As part of the study, Dr. Prasov developed a mouse model with the same DDX58 variant found in two families with the syndrome. Preliminary data indicates that the model displays many of the same eye and skin features observed in humans with the mutation. Using the model, he will conduct a number of molecular studies to identify the cells and changes in gene expression responsible for driving the eye pressure elevations that ultimately lead to glaucoma in this syndrome.

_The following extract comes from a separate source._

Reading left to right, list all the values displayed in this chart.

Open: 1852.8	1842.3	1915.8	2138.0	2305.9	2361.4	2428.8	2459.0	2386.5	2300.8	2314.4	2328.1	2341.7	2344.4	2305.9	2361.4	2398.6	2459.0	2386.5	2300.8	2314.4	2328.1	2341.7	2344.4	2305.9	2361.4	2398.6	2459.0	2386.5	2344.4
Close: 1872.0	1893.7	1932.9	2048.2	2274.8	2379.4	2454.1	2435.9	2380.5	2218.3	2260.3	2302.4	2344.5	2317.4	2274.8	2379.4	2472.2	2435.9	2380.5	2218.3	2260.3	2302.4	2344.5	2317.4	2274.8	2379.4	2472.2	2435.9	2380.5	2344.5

“Because we saw quite a bit of variability in the symptoms of family members with the mutation, we suspect there may be non-genetic triggers at work as well,” says Dr. Prasov. “We plan to expose the mouse model to environmental factors such as viral infections, ultraviolet light, and dietary interventions to gauge their impact on the development of glaucoma.”
Studies will also be performed using the cell lines of patients with the DDX58 mutation, and those of glaucoma patients without the mutation.
“We are curious about whether the inflammatory DDX58 pathway is activated only in the rarest forms of glaucoma, or whether it can be implicated in more common forms of the disease,” he explains. “If the latter, it could be a promising target with broader therapeutic value.”
Dr. Prasov emphasizes that interdisciplinary collaboration is vital to the success of this project. His colleagues include U-M Associate Chief of Basic and Translational Research in Rheumatology J. Michelle Kahlenberg, M.D., Ph.D.; U-M Professor of Dermatology and Skin Molecular Immunology Johann Gudjonsson, M.D., Ph.D.; U-M Assistant Professor of Dermatology and Computational Medicine and Bioinformatics Alex Tsoi, Ph.D.; Robert Hufnagel, M.D., Ph.D., of the NIH/ NEI; and a team of researchers at the University of Missouri.